Сашка потащил тяжелое, обмякшее тело часового, стараясь не заглядывать ему в лицо и понимая, что не может не смотреть. Мертвое, оно властно притягивало Сашку, и он, уже укладывая часового в густой, выросший, видно, из одной шишки соснячок, посмотрел ему в лицо.
Часовой был почти мальчишкой — тонкошеий, с полными, теперь обиженно и болезненно вывернутыми губами, с легкими весенними веснушками на переносье и щеках. Он был таким беспомощным, таким жалким, что Сашка вдруг ощутил острое сострадание и подумал, что не стоило бы убивать его. Ведь Хворостовин хорошо знает немецкий язык. Может, стоило вначале поговорить с часовым, убедить его, а потом прихватить с собой. Ведь вот оказался же тот длинный шофер своим. Зачем же было убивать этого, может быть, очень хорошего парня? Ведь как он танцевал на посту, как весело насвистывал и напевал, коротая скучную службу.
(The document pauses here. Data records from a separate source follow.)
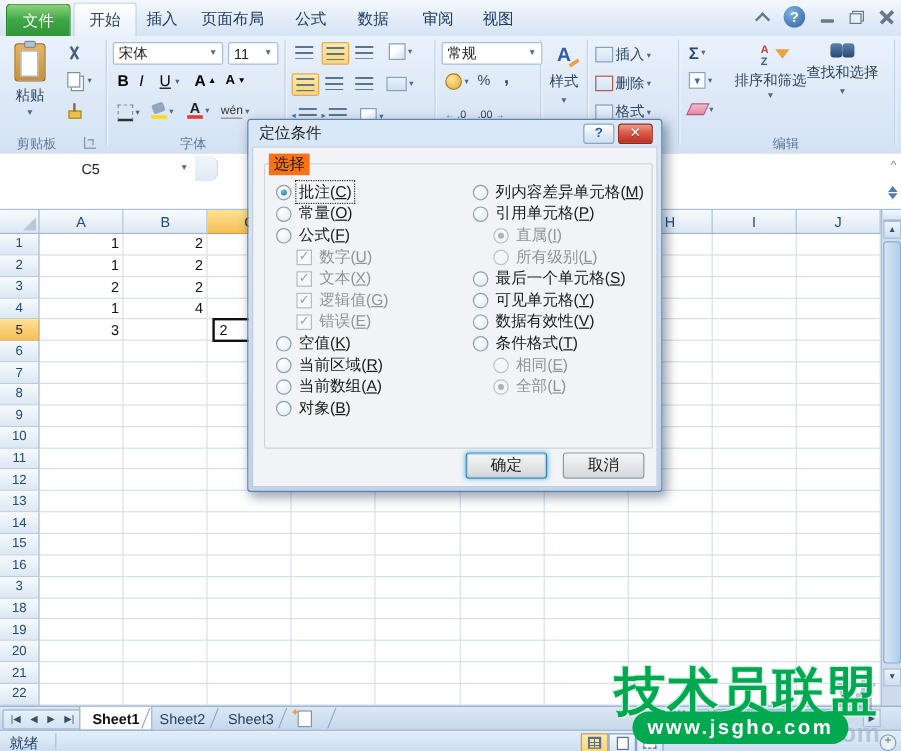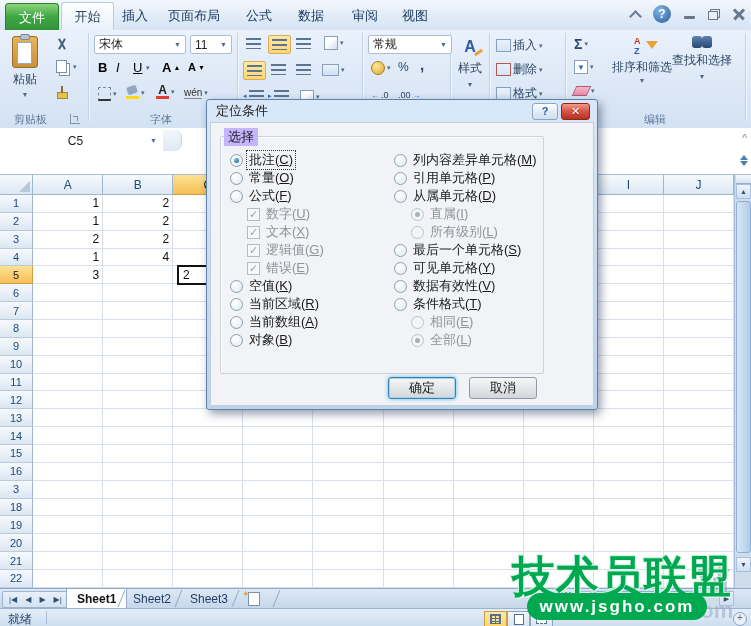--- a/index.html
+++ b/index.html
@@ -154,33 +154,33 @@
   .vb{width:21px;height:14px;border:1px solid #8aa3c0;display:flex;align-items:center;justify-content:center;background:linear-gradient(#f0f6fc,#d9e6f3);}
   .vb.on{background:linear-gradient(#fde9a8,#fbd673);border-color:#cf9c42;}
   .vb-grid{width:9px;height:8px;border:1px solid #55708e;
            background:repeating-linear-gradient(90deg,#55708e 0 1px,transparent 1px 4px),repeating-linear-gradient(#55708e 0 1px,transparent 1px 3px);}
   .vb-page{width:8px;height:9px;border:1px solid #55708e;background:#fff;}
   .vb-break{width:9px;height:8px;border:1px dashed #55708e;background:#fff;}
   .zoomplus{position:absolute;left:733px;top:3px;width:12px;height:12px;border-radius:50%;border:1px solid #8aa0b8;
             color:#5b7590;font-size:10px;line-height:10px;text-align:center;background:#e8f0f8;}
 
   
-  .dialog{position:absolute;left:206px;top:99px;width:392px;height:311px;z-index:60;
+  .dialog{position:absolute;left:206px;top:99px;width:346px;height:311px;z-index:60;
           background:linear-gradient(#d9e8f8,#bcd3ec);border:1px solid #5f82ab;border-radius:3px;
           box-shadow:3px 4px 10px rgba(20,40,70,.45);box-sizing:border-box;}
   .dlg-title{position:absolute;left:0;top:0;right:0;height:22px;display:flex;align-items:center;
              font-size:13px;color:#1c1c1c;padding-left:9px;}
   .dlg-help{position:absolute;right:39px;top:3px;width:26px;height:17px;border-radius:3px;
             background:linear-gradient(#ffffff,#dcE9f6 60%,#cfe0f0);border:1px solid #8ba6c4;box-sizing:border-box;
             color:#2d5f9e;font-size:11px;font-weight:bold;text-align:center;line-height:15px;}
   .dlg-close{position:absolute;right:7px;top:3px;width:29px;height:17px;border-radius:3px;
              background:linear-gradient(#f0998a,#d9594a 45%,#b92f1f);border:1px solid #8e2619;box-sizing:border-box;
              color:#fff;font-size:11px;font-weight:bold;text-align:center;line-height:15px;text-shadow:0 1px 1px rgba(0,0,0,.4);}
   .dlg-body{position:absolute;left:3px;top:22px;right:3px;bottom:3px;background:#f1f3f6;border:1px solid #c2cedb;box-sizing:border-box;}
-  .dlg-select{position:absolute;left:13px;top:5px;font-size:13px;color:#1a1a1a;background:#c4b5fd;padding:0 4px;z-index:2;}
+  .dlg-select{position:absolute;left:13px;top:5px;font-size:13px;color:#1a1a1a;background:#f97316;padding:0 4px;z-index:2;}
   .dlg-group{position:absolute;left:9px;top:13px;width:322px;height:236px;border:1px solid #cdd3d8;border-radius:2px;
              box-shadow:1px 1px 0 #fbfcfd inset;}
   .optcol{position:absolute;top:28px;}
   .optrow{display:flex;align-items:center;height:18px;}
   .optrow.indent{padding-left:17px;}
   .optlabel{font-size:13px;color:#1a1a1a;padding:0 2px;white-space:nowrap;}
   .optlabel.dis{color:#8f9499;}
   .optlabel.focus{outline:1px dotted #333;}
   .radio{width:13px;height:13px;border-radius:50%;box-sizing:border-box;margin-right:4px;flex:none;
          background:radial-gradient(circle at 35% 30%,#ffffff,#dfe9ef);border:1px solid #8da0ae;position:relative;}
@@ -829,24 +829,20 @@
         </div>
       <div class="optcol" id="optright" style="left:183px">
           <div class="optrow">
             <span class="radio"></span>
             <span class="optlabel">列内容差异单元格(<u>M</u>)</span>
           </div>
           <div class="optrow">
             <span class="radio"></span>
             <span class="optlabel">引用单元格(<u>P</u>)</span>
           </div>
-          <div class="optrow">
-            <span class="radio"></span>
-            <span class="optlabel">从属单元格(<u>D</u>)</span>
-          </div>
           <div class="optrow indent">
             <span class="radio on dis"></span>
             <span class="optlabel dis">直属(<u>I</u>)</span>
           </div>
           <div class="optrow indent">
             <span class="radio dis"></span>
             <span class="optlabel dis">所有级别(<u>L</u>)</span>
           </div>
           <div class="optrow">
             <span class="radio"></span>

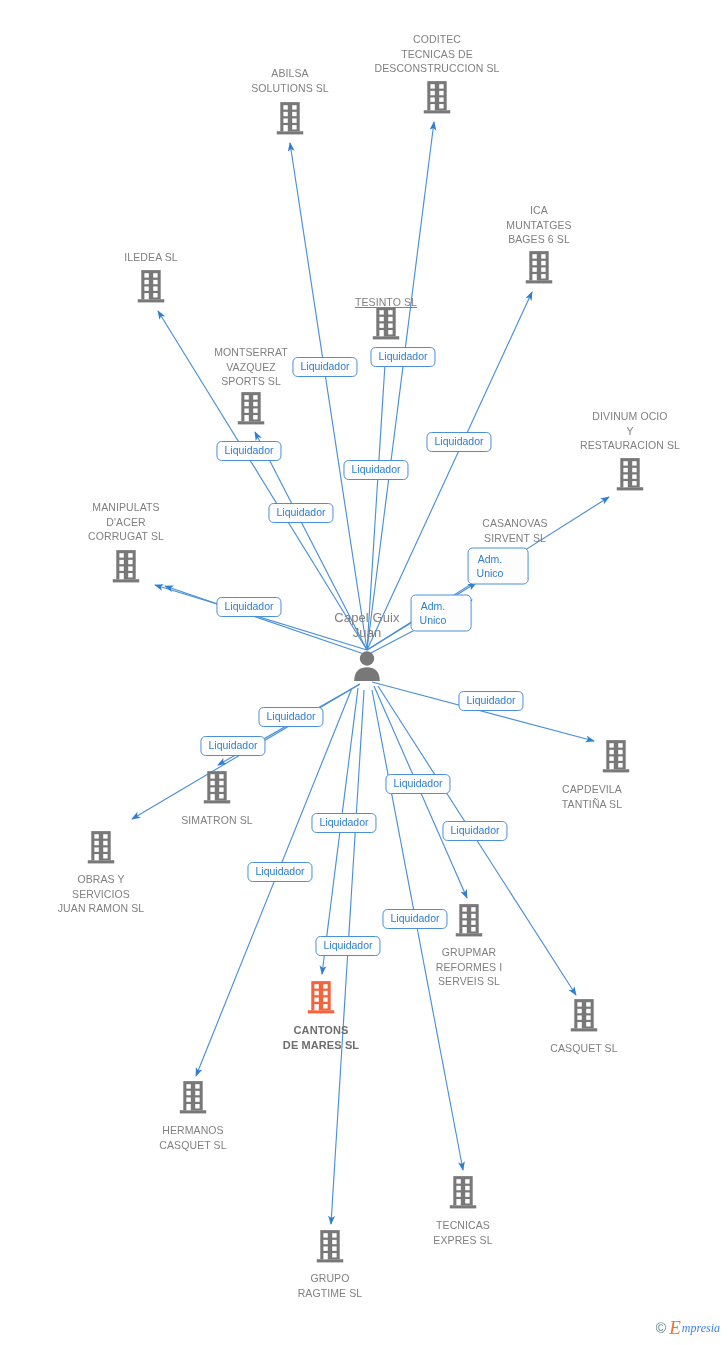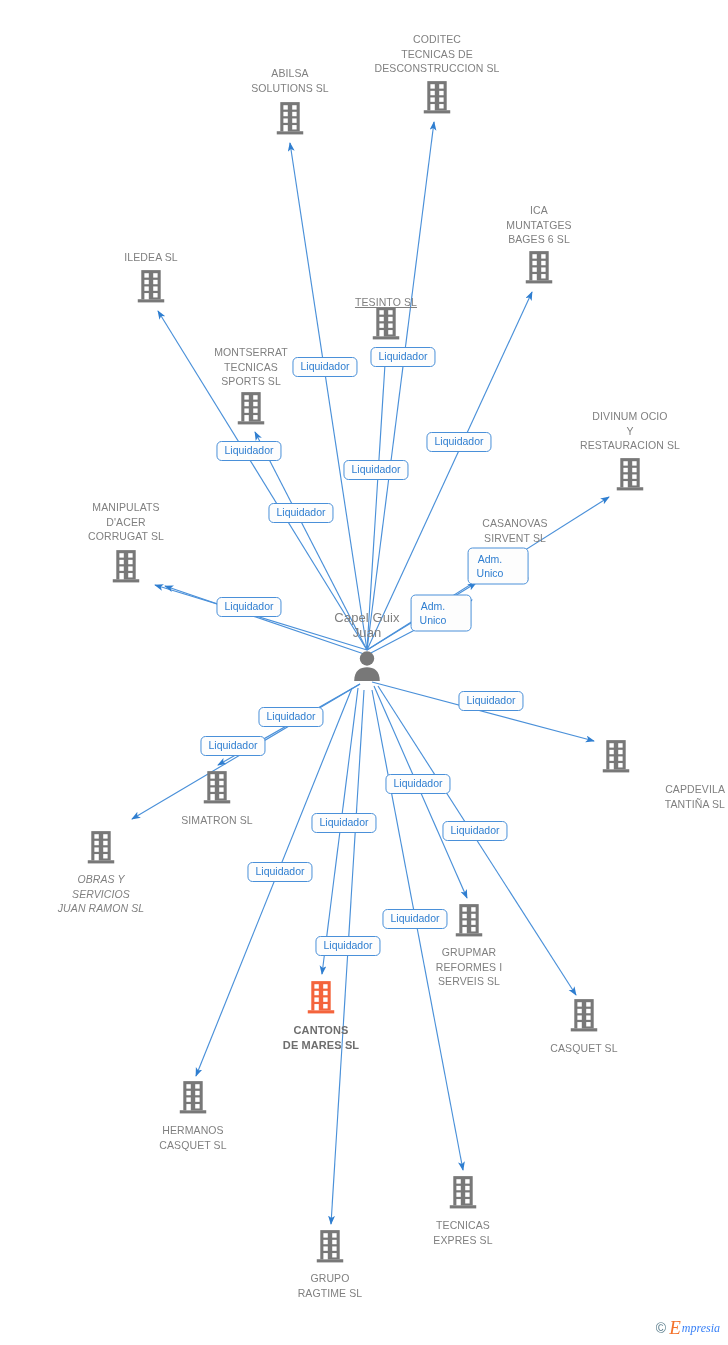--- a/index.html
+++ b/index.html
@@ -224,21 +224,21 @@
             <rect x="9.5" y="5.5" width="5" height="5" fill="#ffffff"></rect>
             <rect x="19.5" y="5.5" width="5" height="5" fill="#ffffff"></rect>
             <rect x="9.5" y="13" width="5" height="5" fill="#ffffff"></rect>
             <rect x="19.5" y="13" width="5" height="5" fill="#ffffff"></rect>
             <rect x="9.5" y="20.5" width="5" height="5" fill="#ffffff"></rect>
             <rect x="19.5" y="20.5" width="5" height="5" fill="#ffffff"></rect>
             <rect x="9.5" y="28" width="5" height="7" fill="#ffffff"></rect>
             <rect x="19.5" y="28" width="5" height="5" fill="#ffffff"></rect>
           </svg></div>
         <div class="node-label" style="left: 251px; top: 345px; width: 170px; margin-left: 0px;">MONTSERRAT
-TECNICAS
+VAZQUEZ
 SPORTS SL</div>
       </div>
       <div class="node" style="left: 0px; top: 0px;">
         <div class="icon-wrap" style="left: 630px; top: 476px;"><svg width="30" height="36" viewBox="0 0 34 40" xmlns="http://www.w3.org/2000/svg">
             <rect x="6" y="2" width="22" height="33" fill="#787878"></rect>
             <rect x="2" y="35" width="30" height="3.6" fill="#787878"></rect>
             <rect x="9.5" y="5.5" width="5" height="5" fill="#ffffff"></rect>
             <rect x="19.5" y="5.5" width="5" height="5" fill="#ffffff"></rect>
             <rect x="9.5" y="13" width="5" height="5" fill="#ffffff"></rect>
             <rect x="19.5" y="13" width="5" height="5" fill="#ffffff"></rect>
@@ -290,21 +290,21 @@
             <rect x="2" y="35" width="30" height="3.6" fill="#787878"></rect>
             <rect x="9.5" y="5.5" width="5" height="5" fill="#ffffff"></rect>
             <rect x="19.5" y="5.5" width="5" height="5" fill="#ffffff"></rect>
             <rect x="9.5" y="13" width="5" height="5" fill="#ffffff"></rect>
             <rect x="19.5" y="13" width="5" height="5" fill="#ffffff"></rect>
             <rect x="9.5" y="20.5" width="5" height="5" fill="#ffffff"></rect>
             <rect x="19.5" y="20.5" width="5" height="5" fill="#ffffff"></rect>
             <rect x="9.5" y="28" width="5" height="7" fill="#ffffff"></rect>
             <rect x="19.5" y="28" width="5" height="5" fill="#ffffff"></rect>
           </svg></div>
-        <div class="node-label" style="left: 640px; top: 782px; width: 170px; margin-left: 0px; text-align: right;">CAPDEVILA
+        <div class="node-label" style="left: 592px; top: 782px; width: 170px; margin-left: 0px;">CAPDEVILA
 TANTIÑA SL</div>
       </div>
       <div class="node" style="left: 0px; top: 0px;">
         <div class="icon-wrap" style="left: 217px; top: 789px;"><svg width="30" height="36" viewBox="0 0 34 40" xmlns="http://www.w3.org/2000/svg">
             <rect x="6" y="2" width="22" height="33" fill="#787878"></rect>
             <rect x="2" y="35" width="30" height="3.6" fill="#787878"></rect>
             <rect x="9.5" y="5.5" width="5" height="5" fill="#ffffff"></rect>
             <rect x="19.5" y="5.5" width="5" height="5" fill="#ffffff"></rect>
             <rect x="9.5" y="13" width="5" height="5" fill="#ffffff"></rect>
             <rect x="19.5" y="13" width="5" height="5" fill="#ffffff"></rect>
@@ -321,21 +321,21 @@
             <rect x="2" y="35" width="30" height="3.6" fill="#787878"></rect>
             <rect x="9.5" y="5.5" width="5" height="5" fill="#ffffff"></rect>
             <rect x="19.5" y="5.5" width="5" height="5" fill="#ffffff"></rect>
             <rect x="9.5" y="13" width="5" height="5" fill="#ffffff"></rect>
             <rect x="19.5" y="13" width="5" height="5" fill="#ffffff"></rect>
             <rect x="9.5" y="20.5" width="5" height="5" fill="#ffffff"></rect>
             <rect x="19.5" y="20.5" width="5" height="5" fill="#ffffff"></rect>
             <rect x="9.5" y="28" width="5" height="7" fill="#ffffff"></rect>
             <rect x="19.5" y="28" width="5" height="5" fill="#ffffff"></rect>
           </svg></div>
-        <div class="node-label" style="left: 101px; top: 872px; width: 170px; margin-left: 0px; font-style: italic;">OBRAS Y
+        <div class="node-label" style="left: 101px; top: 872px; width: 170px; margin-left: 0px;">OBRAS Y
 SERVICIOS
 JUAN RAMON SL</div>
       </div>
       <div class="node" style="left: 0px; top: 0px;">
         <div class="icon-wrap" style="left: 469px; top: 922px;"><svg width="30" height="36" viewBox="0 0 34 40" xmlns="http://www.w3.org/2000/svg">
             <rect x="6" y="2" width="22" height="33" fill="#787878"></rect>
             <rect x="2" y="35" width="30" height="3.6" fill="#787878"></rect>
             <rect x="9.5" y="5.5" width="5" height="5" fill="#ffffff"></rect>
             <rect x="19.5" y="5.5" width="5" height="5" fill="#ffffff"></rect>
             <rect x="9.5" y="13" width="5" height="5" fill="#ffffff"></rect>

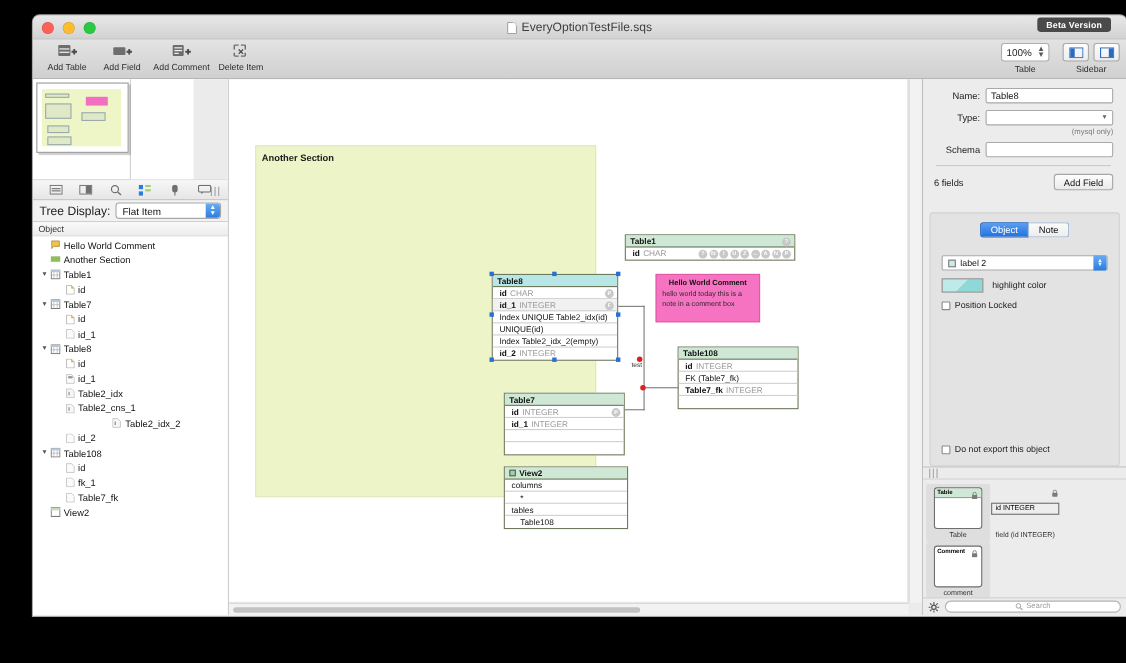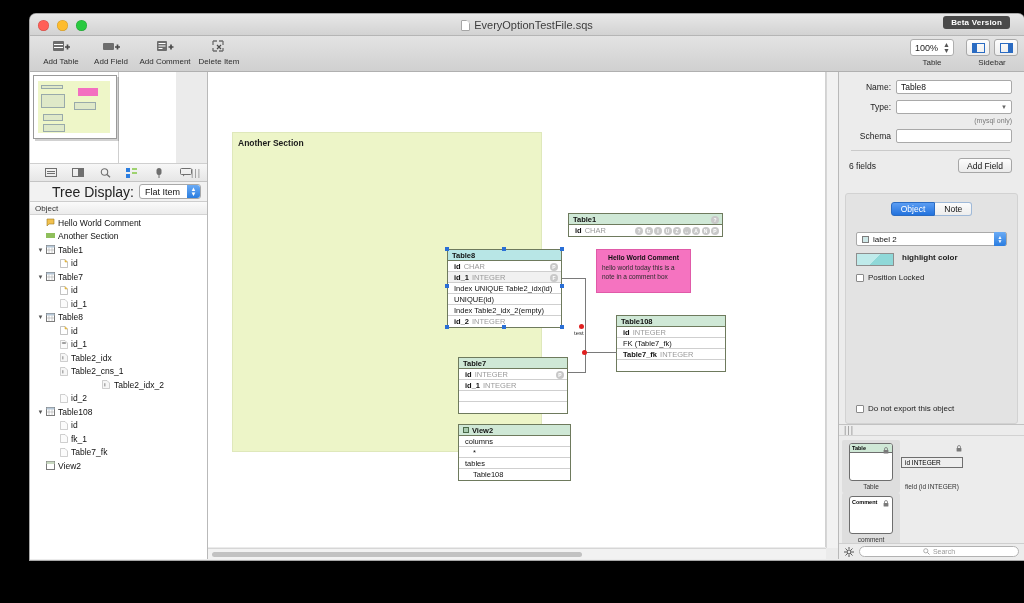--- a/index.html
+++ b/index.html
@@ -111,21 +111,21 @@
     display:flex; align-items:center; justify-content:center; gap:14px;
     position: relative;
   }
   .strip-ico { width:13px; height:11px; display:flex; align-items:center; justify-content:center; }
   .strip-grip { position:absolute; right:6px; font-size:9px; color:#8a8a8a; letter-spacing:1px; }
 
   .treedisp {
     height: 20px; display:flex; align-items:center; gap:5px; padding:0 6px;
     background:#f2f2f2; border-bottom:1px solid #cdcdcd;
   }
-  .treedisp .lab { font-size:14px; color:#222;margin-left:16px; }
+  .treedisp .lab { font-size:11px; color:#222; }
   .popup {
     flex:1; height:15px; background:#fff; border:1px solid #a8a8a8; border-radius:3px;
     font-size:9px; color:#111; display:flex; align-items:center; padding-left:5px; position:relative;
   }
   .popup .arrow {
     position:absolute; right:0; top:0; bottom:0; width:13px;
     background:linear-gradient(#6aabf5,#2a7de0); border-radius:0 3px 3px 0;
     display:flex; align-items:center; justify-content:center; color:#fff; font-size:6px; line-height:5px;
   }
 
@@ -226,21 +226,21 @@
   .seg.off { background:linear-gradient(#fbfbfb,#ededed); color:#111; border-radius:0 3px 3px 0; border-left:none; }
   .label-pop { margin:16px 10px 0 10px; height:14px; background:#fff; border:1px solid #a9a9a9;
                border-radius:2px; position:relative; display:flex; align-items:center; padding-left:5px; }
   .chkbox { width:7px; height:7px; border:1px solid #7d7d7d; background:#cfe8e8; margin-right:4px; flex:0 0 auto; }
   .label-pop .lv { font-size:8px; color:#111; }
   .label-pop .arrow {
     position:absolute; right:0; top:-1px; bottom:-1px; width:12px;
     background:linear-gradient(#6aabf5,#2a7de0); border-radius:0 2px 2px 0;
     display:flex; align-items:center; justify-content:center; color:#fff; font-size:5px; line-height:4px;
   }
-  .swatch-row { display:flex; align-items:flex-start; margin:7px 10px 0 10px; gap:8px;font-weight:bold; }
+  .swatch-row { display:flex; align-items:center; margin:7px 10px 0 10px; gap:8px; }
   .swatch { width:38px; height:13px; background:linear-gradient(135deg,#bfeaea 0 50%,#8fd8d8 50% 100%);
             border:1px solid #8e8e8e; }
   .swatch-lbl { font-size:8px; color:#222; }
   .chk-row { display:flex; align-items:center; margin:7px 10px 0 10px; gap:4px; }
   .chk { width:8px; height:8px; border:1px solid #8a8a8a; background:#fff; border-radius:1px; flex:0 0 auto; }
   .chk-lbl { font-size:8px; color:#222; }
   .chk-row.bottom { position:absolute; left:0; right:0; bottom:10px; margin:0 10px; }
 
   .palette { height:135px; background:#ececec; border-top:1px solid #c2c2c2; position:relative; }
   .pal-grip { height:11px; display:flex; align-items:center; padding-left:5px;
Небось также думал о мирной жизни, о том, что его ждет после войны. Нет, слишком уж жестоки и Дробот и Валерка. Слишком жестоки… Большое Сашкино тело обмякло, ему уже не хотелось двигаться. Он думал о том страшном, в чем участвует, что вошло в его душу и, он знал это, чем-то покалечило ее. И опять, дойдя в своих мыслях до длинного шофера, он вспомнил и эсэсовца, и Прокофьева, и все, что увидел и узнал о своих врагах, и понял, что этот неизвестно почему и за что погибший немецкий парнишка был виноват уже хотя бы в том, что носил ту же проклятую форму, что и офицер, и, хотел он того или не хотел, служил тому же черному делу. И если Сашка мог понять это, то и этот немецкий солдат тоже должен был понять, куда и зачем его привезли. А если он не понял, не сумел бороться за свое право оставаться чистым и честным, то что же сделаешь?.. Если ты служишь черному делу, не нужно думать, что оно тебя не испачкает.